Dataset entries
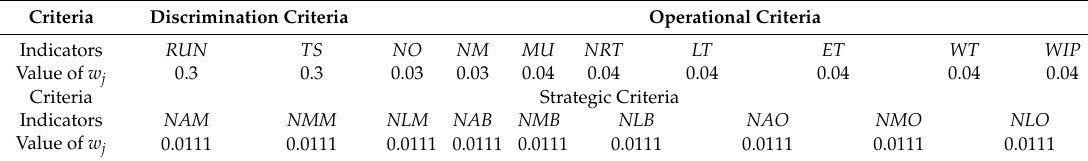
Table 3. Criteria weights ( wj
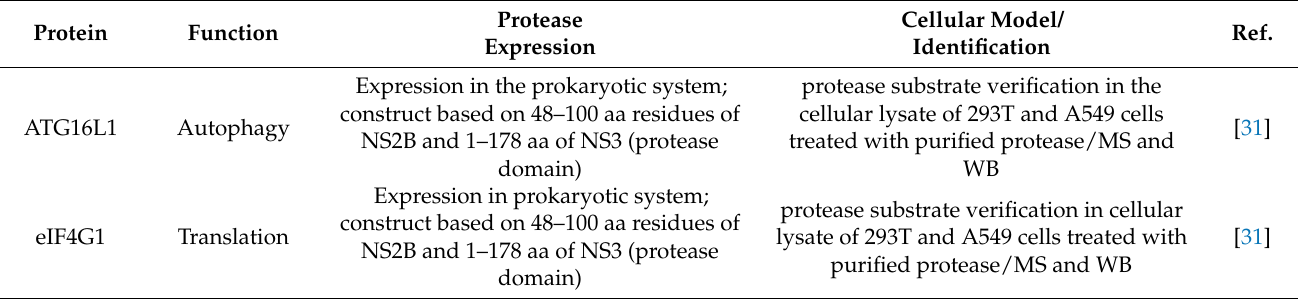
Table 1. Reported NS3 protease targets in the cell. Abbreviations: MS—mass spectrometry, WB—Western blotting. Protein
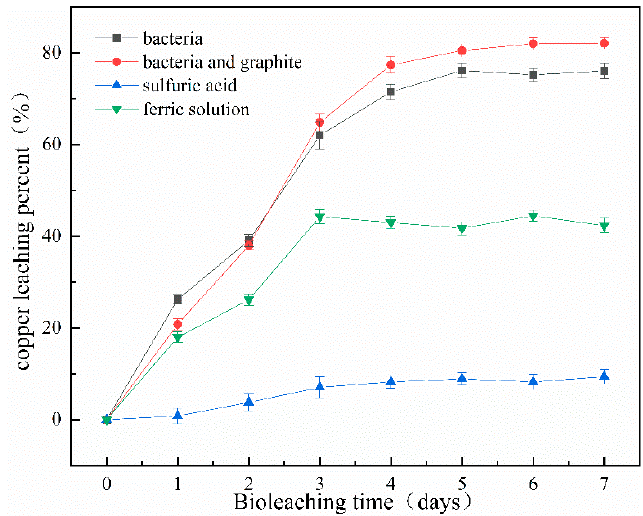
Figure 3. Copper-leaching percentage (mean ± SD) versus leaching time under different conditions (bacteria without graphite; bacteria with 0.6 g/L graphite; pH = 1.6 sulfuric acid and 9 g/L ferric sulfate, respectively; other conditions: 45 °C, 170 rpm).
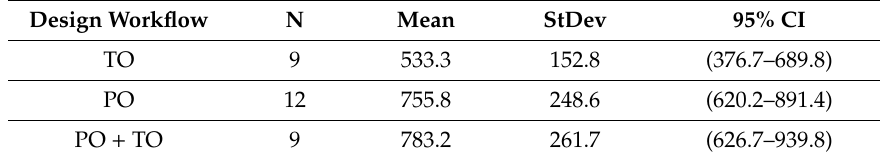
Figure 18. Presentation of the results clustered in the TO, PO, and PO + TO workflows: ( a ) Mass, ( b ) maximum stress, ( c ) optimization time, and ( d ) interval plot for the three case studies. Table 9. The essential statistics of the workflows.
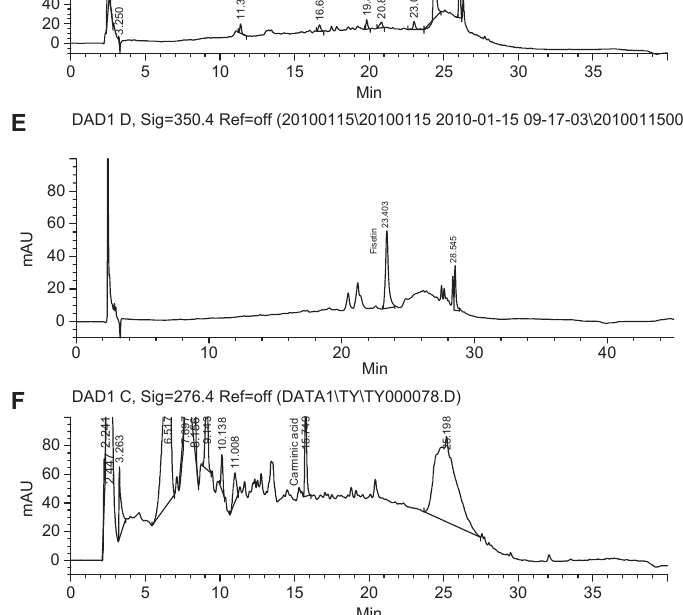
Figure 1 Chromatograms of samples extracted from art objects. Quercus infectoria or Quercus ithaburensis was used for black, green and beige colours and mordanting (HPLC profi le at 255 nm, inventory numbers: 13/1515, 13/1008) (A); Isatis tinctoria L. or Indigofera tinctoria L. were used for green, blue and light blue samples (HPLC profi le at 276 nm, inventory numbers: 13/1515, 13/1008, 13/1507, 13/1671, 13/1748 and 13/148) (B); Reseda luteola L. was used for yellow and green samples (inventory numbers: 13/1008, 13/1748 and 13/148, 13/1561, 13/456, 13/1678, 13/148), HPLC chromatogram collected at 350 nm for (C and D); samples dyed with Cotinus coggygria Scop. (inventory no. 13/1748 for sample of yellow silver klapdan) (E); samples dyed with Dactylopius coccus Costa (inventory no. 1561 for green sample)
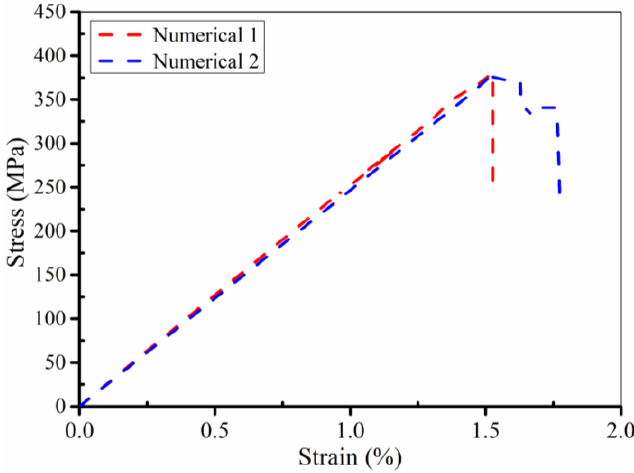
Figure 12. Comparison of GFRP laminates between original and new model.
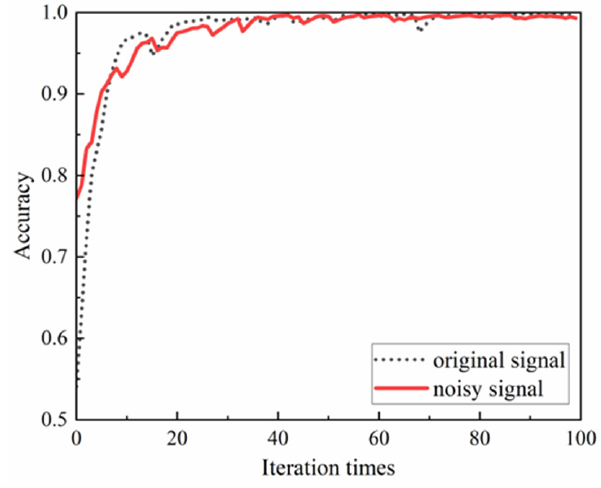
Figure 19. Comparison of accuracy change curve of test set before and after noise addition.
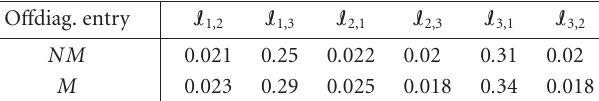
Table 5: Standard deviations of the o ff diagonal entries I ij defined by (22) obtained while separating realistic component maps using JADE, with ( M ) and without masking ( NM ) part of the data. Com- ponents 1, 2, and 3, respectively, stand for CMB, dust, and SZ. O ff diag.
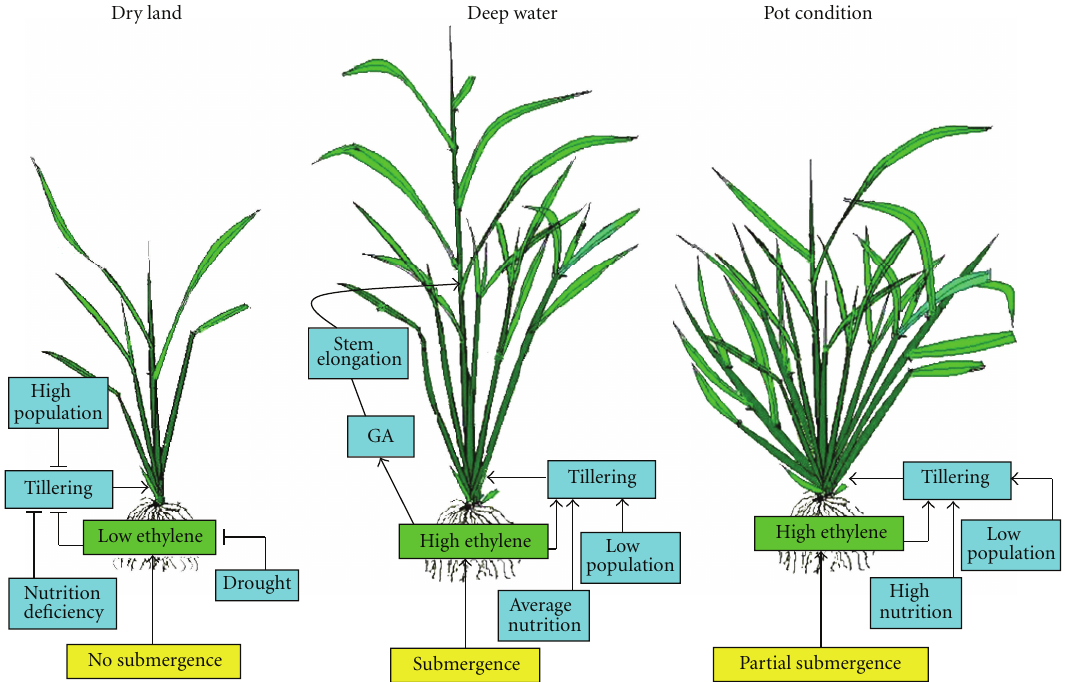
Figure 3: Schematic of the factors controlling tiller dynamics of Oryza rufipogon Gri ff . growing in dryland (natural) and deep water (natural) conditions and cemented pots (manipulated) in the campus of Sambalpur University,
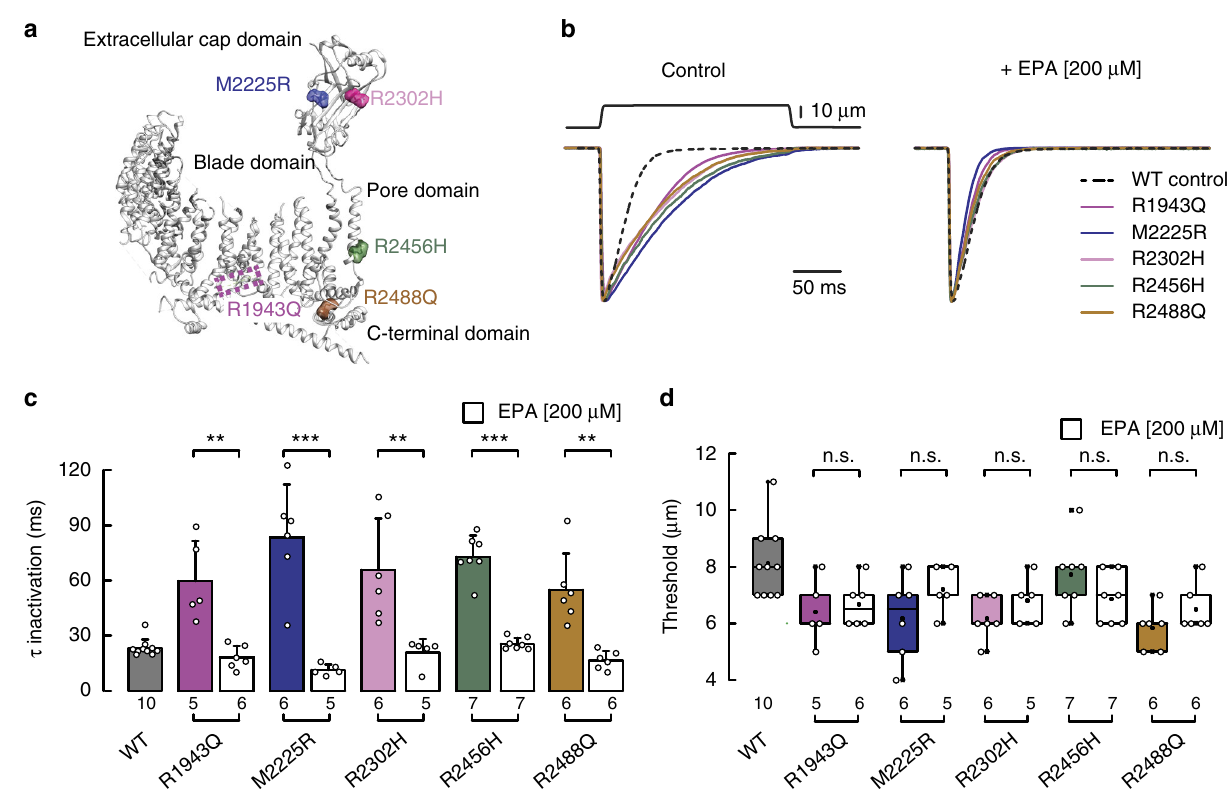
Fig. 7 EPA supplementation abrogates the phenotype of Piezo1 xerocytosis mutations. a Ribbon representation of Mus musculus (mm) Piezo1 monomer (PDB ID: 5Z10) highlighting equivalent residues that when mutated cause dehydrated hereditary stomatocytosis in humans. b Representative normalized macroscopic currents (at − 60 mV) evoked by maximum displacement of N2A cells transfected with human Piezo1 dehydrated hereditary stomatocytosis mutants R1943Q, M2225R, R2302H, R2456, and R2488Q with and without EPA supplementation (left and right, respectively). Human Piezo1 wild type (WT) without supplementation is shown for comparison. c Piezo1 time constants of inactivation elicited by maximum displacement of dehydrated hereditary stomatocytosis mutants R1943Q, M2225R, R2302H, R2456H, and R2488Q with and without EPA supplementation. Human Piezo1 WT without supplementation is shown for comparison. Bars are mean ± SD. Unpaired t -test with Welch correction, except for R2302H in which Mann – Whitney test was used. d Boxplots show the mean, median, and the 75th to 25th percentiles of the displacement threshold required to elicit currents of Piezo1 dehydrated hereditary stomatocytosis mutants R1943Q, M2225R, R2302H, R2456H, and R2488Q with and without EPA supplementation. Human Piezo1 WT without supplementation is shown for comparison. Unpaired t -test, except for R2488Q in which Mann – Whitney test was used. Asterisks indicate values signi fi cantly different from control ( ∗∗∗ p < 0.001 and ∗∗ p < 0.01) and n.s. indicates not signi fi cantly different from the control. n is denoted above the x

● **ACTIVITY**
Among the entries above, take the lines from the one with "Figure 12. Comparison" through the one with "Figure 19. Comparison" and retype them exactly, leaving out the pictures.

● **TASK ANSWER**
Figure 12. Comparison of GFRP laminates between original and new model.
Figure 19. Comparison of accuracy change curve of test set before and after noise addition.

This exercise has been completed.